Top of Given text

Position updating in GWO

Finally, attacking the prey: when the prey stops moving, the wolves start to attack it. The value of a decrease from 2 to 0 over the course of the iteration that means the wolves are approaching the prey. The following Equation describes the value of a:

$$ \vec{a} = 2 - \frac{2 \times t}{MaxItr} $$
(14)

where t is the existing iteration and MaxItr is the maximum amount of iterations. The GWO algorithm was selected as a feature selection mechanism in this work. Due to its behavior based on meta-heuristics and has the ability to find the optimum solution and avoid the stack on one solution. Furthermore, it shows a powerful performance in the unexplored and challenging search areas. Moreover, it has very few control parameters and is easy to implement. Besides, the GWO takes the decision based on the three best leading search agents (Liao et al. 2013). The following Equation is used to convert the solution generated by the GWO algorithm to binary values in the initialisation step and selection of the best solution in the final step (Kiran 2015).

$$ Z_{i} = {\text{round }}\left( {\left| {y_{i} {\text{mod }}2} \right|} \right) {\text{mod}}2 $$
(15)

where Zi is the binary value (discreate value) represented by 0 or 1, i refer to number of solutions and yi is the value of solution (continues values) generated through initialisation and final steps. Besides, by using Eq. (15), if the absolute value of remainder is between 0 and 0.4999 or 1.5 and 1.9999, the binary number is obtained as 0. Else if the absolute value of the remainder is between 0.5 and 1.4999, the binary number is obtained as 1.

Moreover, after completing one iteration by the algorithm, the first three best solutions \( x_{\alpha } \), \( x_{\beta } \) and \( x_{\delta } \) as positions of alpha, beta and delta wolves which will attract the other wolves in the pack. The solution (position) that has the best classification accuracy is alpha’s position, and then beta and followed by delta. In each iteration of the algorithm, the classifier is trained and validated, then the accuracy of the classifier is computed toward each subset (solution) of the position matrix (Mirjalili 2014).

Bottom of Given text
Top of Dataset extract

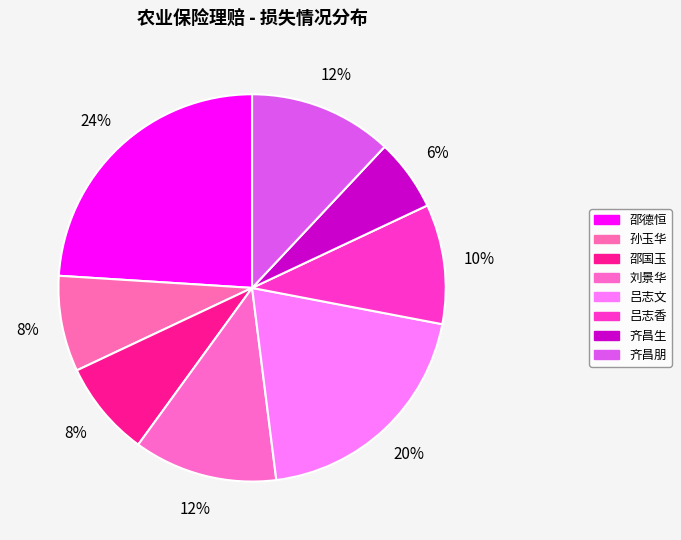

Is there any slice that represents more than half of the pie?

No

Bottom of Dataset extract

◆ Task goal
Answer these from the text on position updating in GWO:
1. Between which two values does a decrease over the course of the iteration?
2. What binary number is obtained when the absolute value of the remainder is between 0.5 and 1.4999?
3. Whose position is the solution with the best classification accuracy?

◆ Completed task
1. From 2 to 0.
2. 1.
3. Alpha's.